Ortak noktayı belirginleştirmek için örneklerle devam edelim.
Şimdi bir örnek daha alalım ve tespit ettiğimiz ortak noktayı, ortak mantığı paylaşıp paylaşmadığını görmeye çalışalım.
Birinci örneğimiz düşük kalorili bir zayıflama diyetiydi. Yani özet olarak, "daha az yiyin" diyen bir reçeteydi. İkinci örneğimiz ise sporla zayıflama olacak.
Yemekte olduğu miktarları azaltamayan zayıflama adaylarına sıklıkla önerilen çözüm hareketi artırmaları olmaktadır.
Özünde diyetçi dayatmacı zihniyetin elinde çok fazla seçenek yoktur.
Ya alınan kullanılabilir enerji azaltılacak, ya harcamalar artırılacak ve enerji terazisi eksiye çekilecektir; ya da bedenin stoklamış oldu enerjinin bir kısmı birtakım cerrahi yöntemlerle sökülerek alınacak Tabii ki eziyetin dozunu artırarak bu yöntemleri kombine etmek de mümkündür. Aslında son yıllarda, diyetlerin kaçınılmaz başarısızlığının gizlenmesinin giderek güçleşmesi ile birlikte, aynı mantık kendini sağlıklı, dengeli, bilinçli beslenme etiketleri ile pazarlamaya başlamış ve cafcaflı isimler altında "daha az ye, daha çok hareket et' düşüncesini sloganlaştırmıştır.
Sporla, egzersizle yani hareketin dozunu artırarak zayıflamaya çalışmak ne anlama gelmektedir? Günlük harcaması 2500 kalori olan, 2500 kalori günlük kullanılabilir enerjiyi besinlerle alan -yani ne zayıflayan, ne de şişmanlayan, enerji terazisi dengede olan- ve bu miktarın altında yemeyi başaramayan, ama zayıflamak arzusunda olan bir birey düşünelim.
Bu bireye verilecek öğüt çok basit görünmektedir: " Mademki daha az yemeyi başaramıyorsun, öyleyse daha çok hareket etmeli, fazlalıklarını yakmalısın".
Aslında çoğu zaman, söz konusu kişinin öğüt almaya bile ihtiyacı yoktur, kendisi de üç aşağı beş yukarı böyle düşünmektedir.
Şimdi bu uygulamaya koyduğunu ve günde örneğin 700 kalori yakmasını sağlayan bir sporu düzenli olarak yaptığını varsayalım ve bu kişinin enerji terazisi ile ilgilenelim:
Bu örnek, hem ortak noktanın ortaya çıkartılabilmesi, hem de kilo sorunlarının anlaşılabilmesi açısından çok önemlidir, çünkü insanların çoğu -tabii ki diyetçi dayatmacı zihniyetin beyin yıkayıcı propagandasının etkisiyle- spor yapmayı, hareket etmeyi,yağları yakmakla eş anlamlı olarak algılamaktadırlar.
"Hareketi artırıp, yağlarımı yakıyorum, zayıflıyorum" inanışı birçok insanın kafasının derinliklerine kazınmış görünmektedir.
Fazla enerji harcayan bir bedenin, aslında enerji ihtiyaçlarını artırmakta olduğu basit gerçeği nedense akla gelmemektedir.
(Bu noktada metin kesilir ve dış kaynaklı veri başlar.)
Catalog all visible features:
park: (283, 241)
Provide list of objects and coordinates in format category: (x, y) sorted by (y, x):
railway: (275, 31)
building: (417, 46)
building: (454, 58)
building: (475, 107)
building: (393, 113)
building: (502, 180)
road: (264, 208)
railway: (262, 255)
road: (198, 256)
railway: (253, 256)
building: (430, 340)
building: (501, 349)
Alınan kullanılabilir enerji = 2500 kalori

Harcanan enerji = 2500 + 700 = 3200 kalori

2500 - 3200 = -700 kalori

Peki bu kişi diyet yapmayı becerebilse ve günde kendisine 1800 kalori değerinde kullanılabilir enerji sağlayan bir reçeteyi uygulasaydı ne olacaktı?

Alınan kullanılabilir enerji = 1800 kalori

Harcanan enerji = 2500 kalori

1800 - 2500 kalori = -700 kalori

Görüldüğü gibi harcamaları 700 kalori artırmakla, yemeği(alınan kullanılabilir enerjiyi) 700 kalori azaltmak arasında enerji terazisi açısından hiçbir fark yoktur. Her ikisi de bizi -700'e götürmektedir.
Yani günde kendisine 700 kalori yaktıran (doğru deyişle harcatan) bir sporu zayıflama amacıyla yapan kişi aslında farkında olmadan -700 kalorilik bir diyet yapmaktadır.
Dikkat, bu aşamadaki hedefimizi unutmayalım; amacımız şimdilik sporla zayıflamanın da tespit ettiğimiz ortak noktayı paylaşıp paylaşmadığını ortaya çıkartmak.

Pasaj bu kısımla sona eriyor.